China Airlines Ltd (CAL, 中華航空), the nation’s largest air carrier, is scheduled to open a four-star hotel near Taiwan Taoyuan International Airport in November after almost two years of construction.
A company official, however, said yesterday that the Novotel Taipei Taoyuan International Airport Hotel was intended to provide transit accommodation for business travelers and flight crew rather than passengers.
“We do not count on the hotel to boost CAL profits,” Roger Han (韓梁中), head of CAL finance division, said by telephone. “Rather, it can help meet the needs of transit passengers, business travelers and crew members.”
Han said the nine-story, 360-room hotel would hire about 200 staff and help promote CAL’s service and internal training needs.
CAL and foreign airlines will be able to house their pilots and crew at the hotel, which is a five minutes’ drive from the airport, he said.
The Novotel Taoyuan International Airport Taipei is part of a 50-year build-operate-transfer (BOT) project CAL signed with the Civil Aeronautics Administration three years ago. In March 2007, the carrier signed a contract with France-based hotel management service provider Accor to manage the Novotel on its behalf.
Accor operates more than 4,000 hotels in 90 countries under various chain names. There are currently more than 400 Novotel hotels and resorts in the world.
Han declined to elaborate on the expected accommodation prospects for the hotel. He said that despite what was said in an announcement in 2007, CAL had no plan to build another Novotel hotel.
Aside from the hotel building, the three-building complex — located about 1.5km from the airport — will also house CAL’s corporate headquarters as well as a crew training and dispatch center.

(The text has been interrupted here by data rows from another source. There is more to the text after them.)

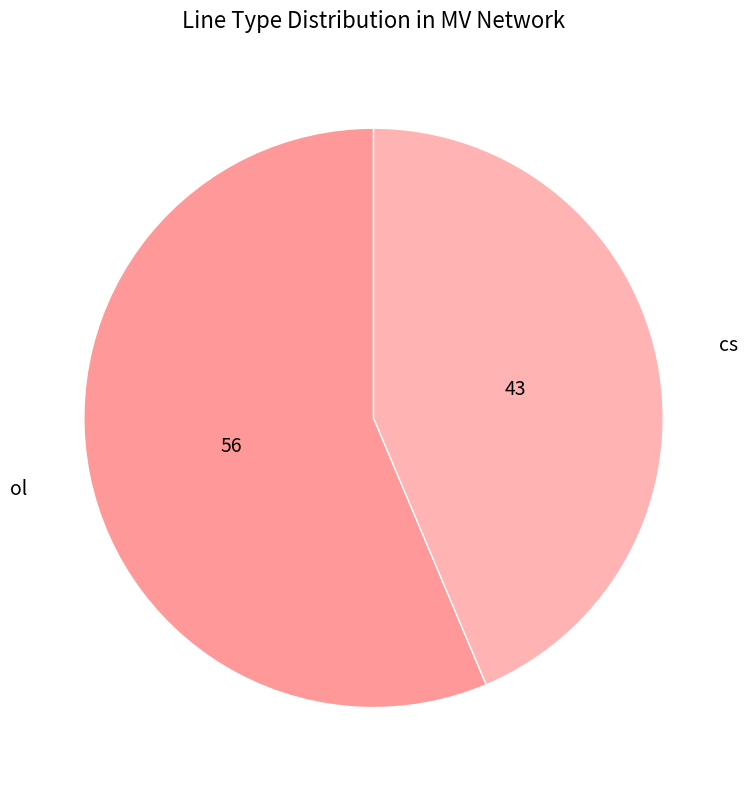

What is the smallest slice in the pie chart?

cs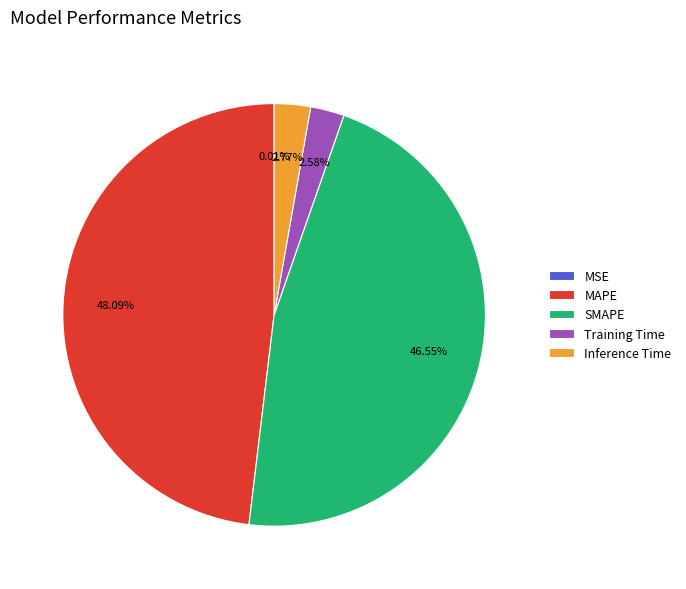

To the nearest percent, what percentage of the pie is Inference Time?

3%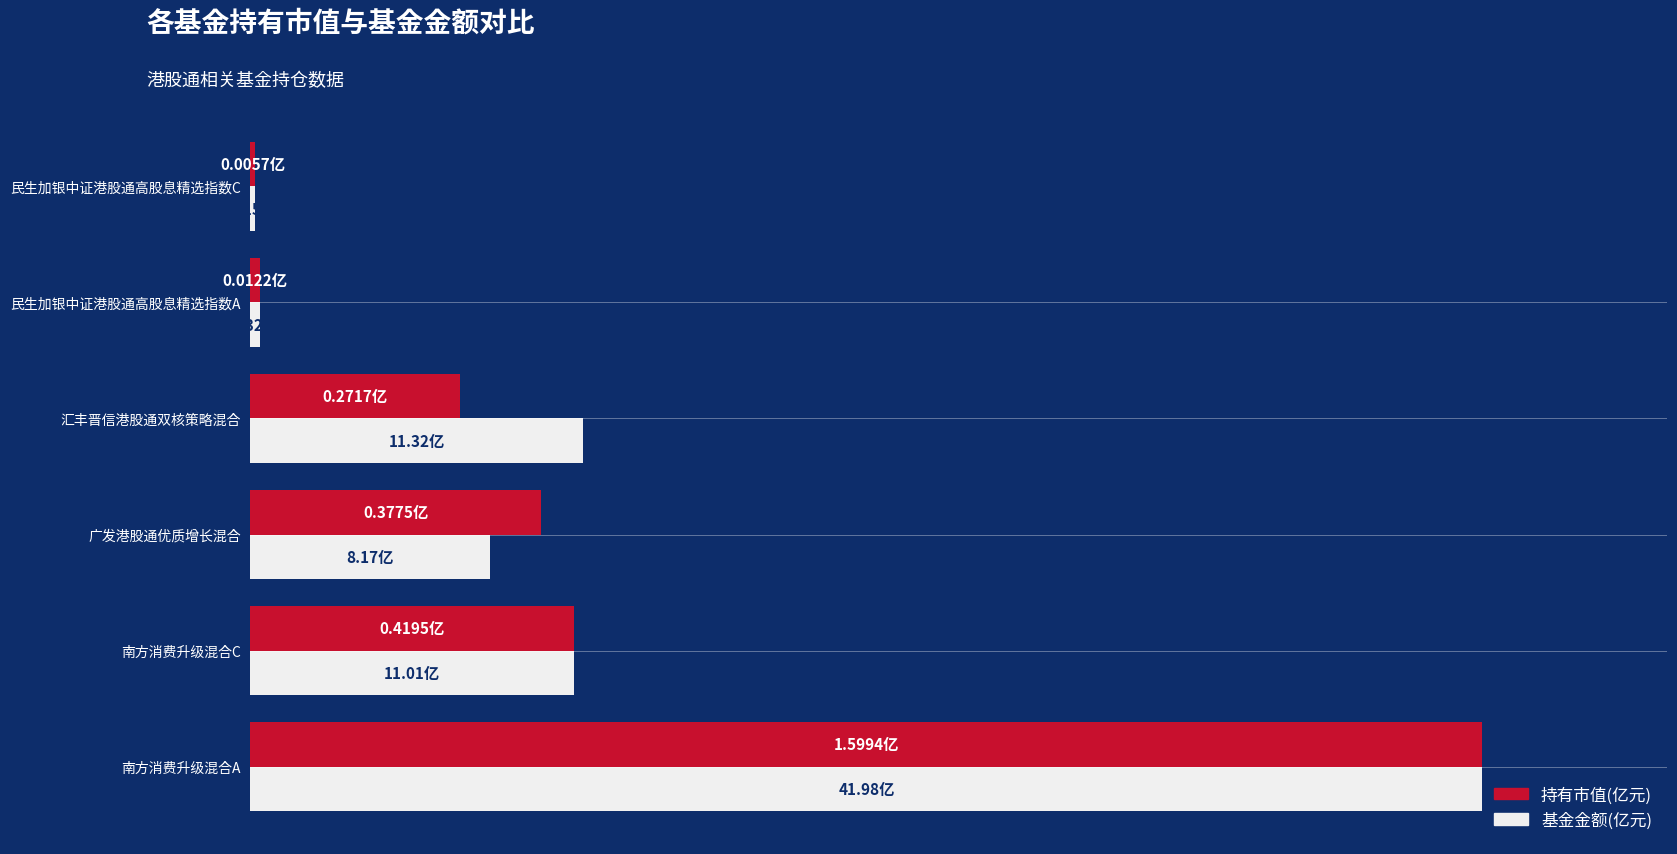

What are all the series names shown in the legend?

持有市值(亿元), 基金金额(亿元)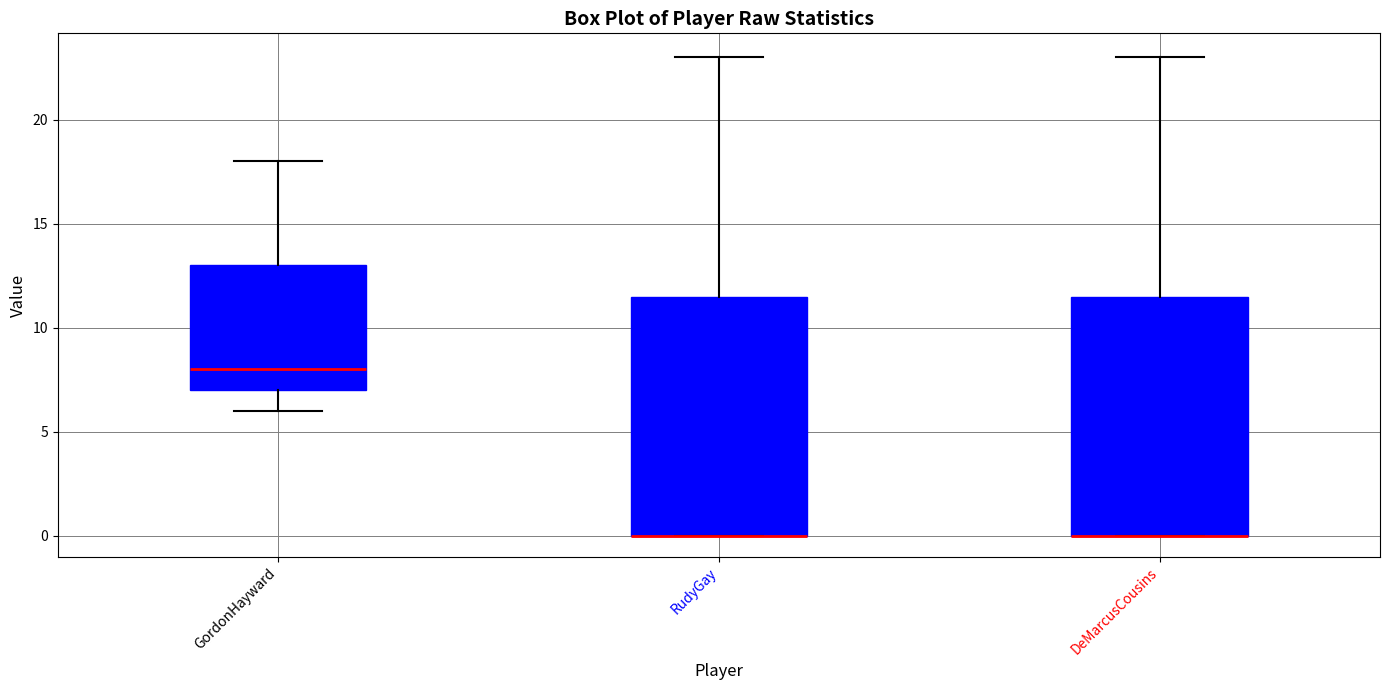

Reading left to right, transcribe this box plot: for each box, give where its median line is, the range the box spans, and where its two whiskers end, as read against the y-axis. The values are not printed on the chart, so give them approximately, as read against the axis.

GordonHayward: median 8.0, box 7.0 to 13.0, whiskers 6.0 to 18.0
RudyGay: median 0.0 (drawn on the box's lower edge), box 0.0 to 11.5, whiskers 0.0 to 23.0
DeMarcusCousins: median 0.0 (drawn on the box's lower edge), box 0.0 to 11.5, whiskers 0.0 to 23.0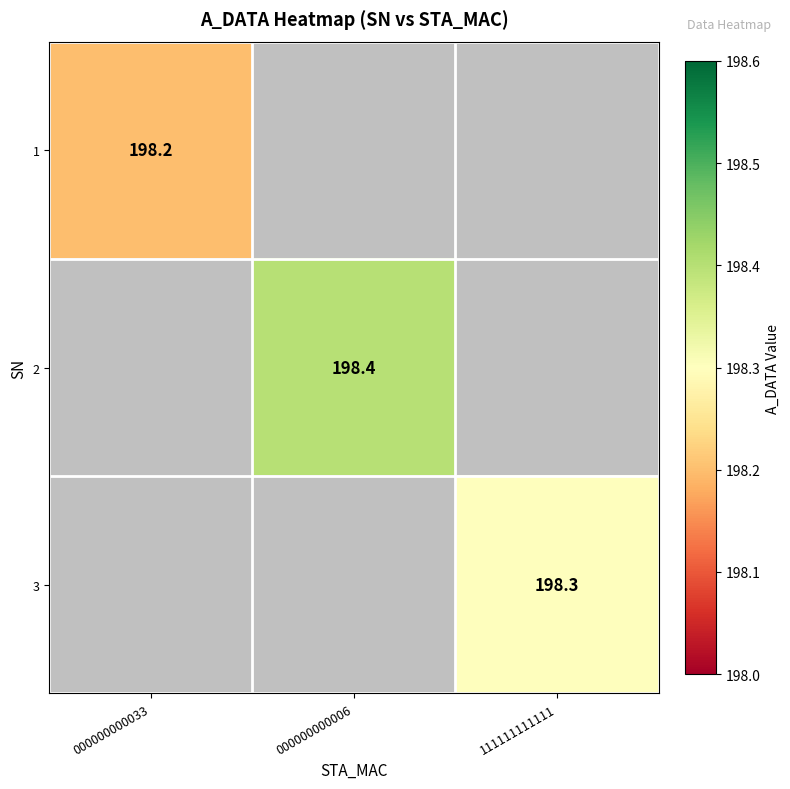

True or false: 1 has a value of 198.2 at 000000000033.

True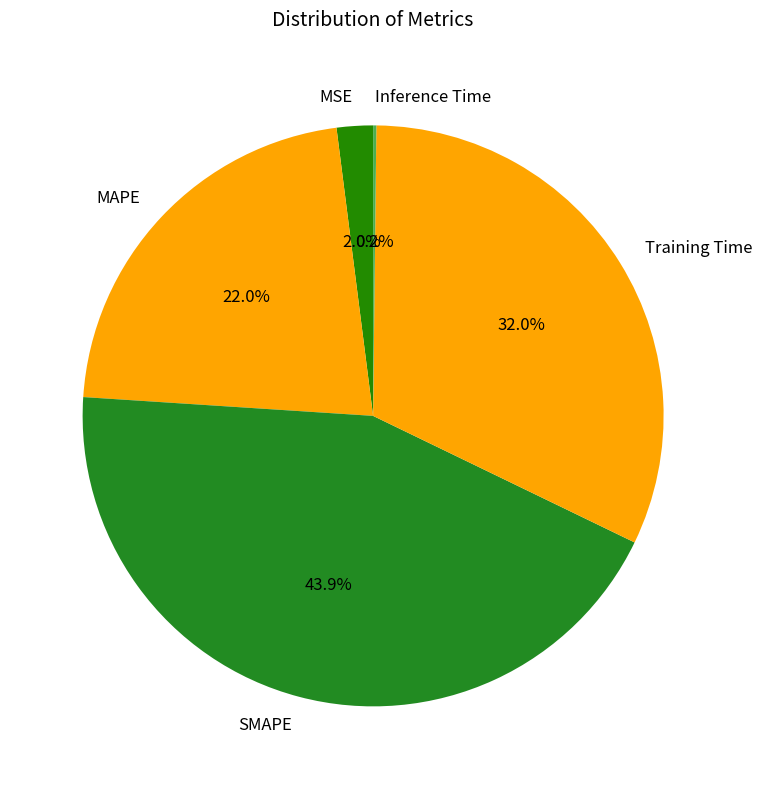

What is the largest slice in the pie chart?

SMAPE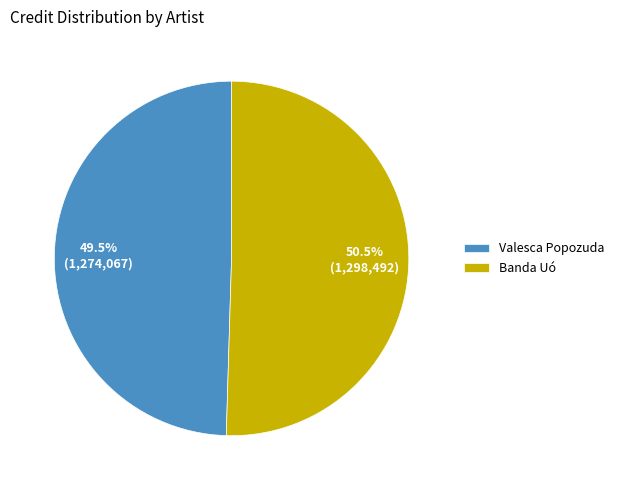

How much of the chart is everything except Valesca Popozuda?

50.5%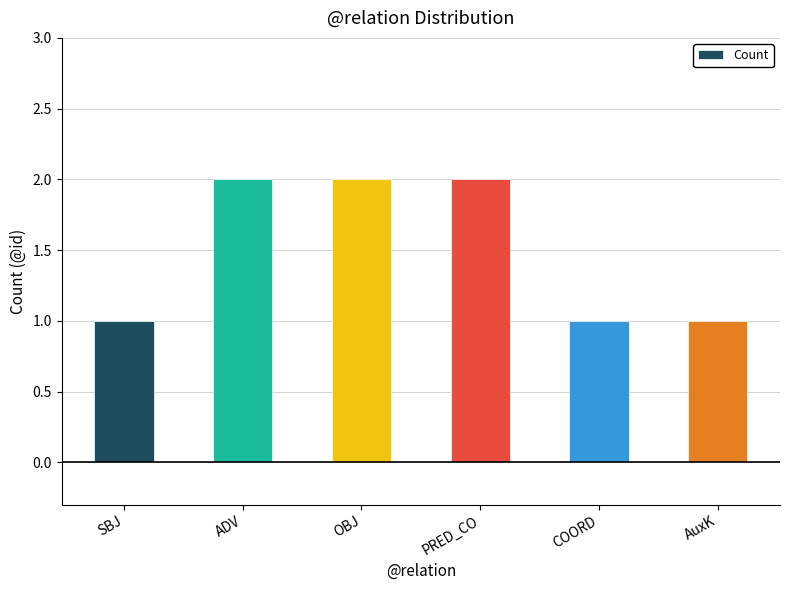

True or false: the data shows 2 at OBJ.

True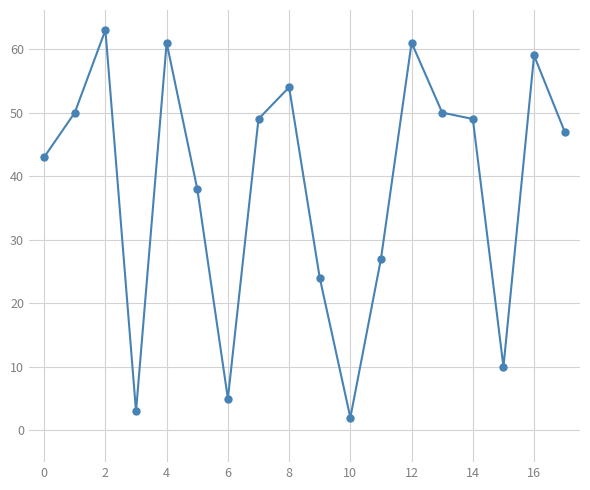

How many points are lower than both their immediate neighbors (excluding endpoints)?

4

The construction costs for the entire project are estimated at NT$4.5 billion (US$137 million), with the hotel accounting for NT$1.5 billion, Han said.
CAL plans to move its headquarters to the complex in February and lease out the six floors it occupies at the headquarters on Nanjing E Road, Han said, adding that the company expects to collect NT$7 million, or NT$2,000 per ping (3.2m²), in rental income a month.